WORK TO COMPLETE => Type the entries out once more. Match them exactly.

---- DATA

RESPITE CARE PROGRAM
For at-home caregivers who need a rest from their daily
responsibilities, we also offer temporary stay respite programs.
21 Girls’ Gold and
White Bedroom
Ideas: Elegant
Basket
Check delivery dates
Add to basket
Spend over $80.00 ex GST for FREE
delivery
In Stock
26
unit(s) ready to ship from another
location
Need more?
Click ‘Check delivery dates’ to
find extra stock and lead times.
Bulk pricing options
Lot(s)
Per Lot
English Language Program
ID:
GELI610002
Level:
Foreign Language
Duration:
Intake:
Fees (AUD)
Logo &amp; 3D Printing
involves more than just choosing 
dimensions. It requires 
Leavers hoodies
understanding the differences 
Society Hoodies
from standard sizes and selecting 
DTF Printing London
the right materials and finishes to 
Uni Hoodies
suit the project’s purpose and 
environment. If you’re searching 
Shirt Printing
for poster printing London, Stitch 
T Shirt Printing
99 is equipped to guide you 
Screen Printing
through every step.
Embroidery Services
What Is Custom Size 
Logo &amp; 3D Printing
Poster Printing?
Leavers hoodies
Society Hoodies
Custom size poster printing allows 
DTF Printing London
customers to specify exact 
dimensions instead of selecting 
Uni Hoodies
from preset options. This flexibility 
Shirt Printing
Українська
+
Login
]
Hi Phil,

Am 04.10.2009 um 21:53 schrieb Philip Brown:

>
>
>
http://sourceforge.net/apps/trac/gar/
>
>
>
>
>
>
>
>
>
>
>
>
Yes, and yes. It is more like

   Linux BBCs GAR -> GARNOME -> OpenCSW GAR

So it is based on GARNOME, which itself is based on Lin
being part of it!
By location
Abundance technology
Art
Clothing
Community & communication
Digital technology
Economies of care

--------

ANSWER TO THIS EXERCISE =>
RESPITE CARE PROGRAM
For at-home caregivers who need a rest from their daily
responsibilities, we also offer temporary stay respite programs.
21 Girls’ Gold and
White Bedroom
Ideas: Elegant
Basket
Check delivery dates
Add to basket
Spend over $80.00 ex GST for FREE
delivery
In Stock
26
unit(s) ready to ship from another
location
Need more?
Click ‘Check delivery dates’ to
find extra stock and lead times.
Bulk pricing options
Lot(s)
Per Lot
English Language Program
ID:
GELI610002
Level:
Foreign Language
Duration:
Intake:
Fees (AUD)
Logo &amp; 3D Printing
involves more than just choosing 
dimensions. It requires 
Leavers hoodies
understanding the differences 
Society Hoodies
from standard sizes and selecting 
DTF Printing London
the right materials and finishes to 
Uni Hoodies
suit the project’s purpose and 
environment. If you’re searching 
Shirt Printing
for poster printing London, Stitch 
T Shirt Printing
99 is equipped to guide you 
Screen Printing
through every step.
Embroidery Services
What Is Custom Size 
Logo &amp; 3D Printing
Poster Printing?
Leavers hoodies
Society Hoodies
Custom size poster printing allows 
DTF Printing London
customers to specify exact 
dimensions instead of selecting 
Uni Hoodies
from preset options. This flexibility 
Shirt Printing
Українська
+
Login
]
Hi Phil,

Am 04.10.2009 um 21:53 schrieb Philip Brown:

>
>
>
http://sourceforge.net/apps/trac/gar/
>
>
>
>
>
>
>
>
>
>
>
>
Yes, and yes. It is more like

   Linux BBCs GAR -> GARNOME -> OpenCSW GAR

So it is based on GARNOME, which itself is based on Lin
being part of it!
By location
Abundance technology
Art
Clothing
Community & communication
Digital technology
Economies of care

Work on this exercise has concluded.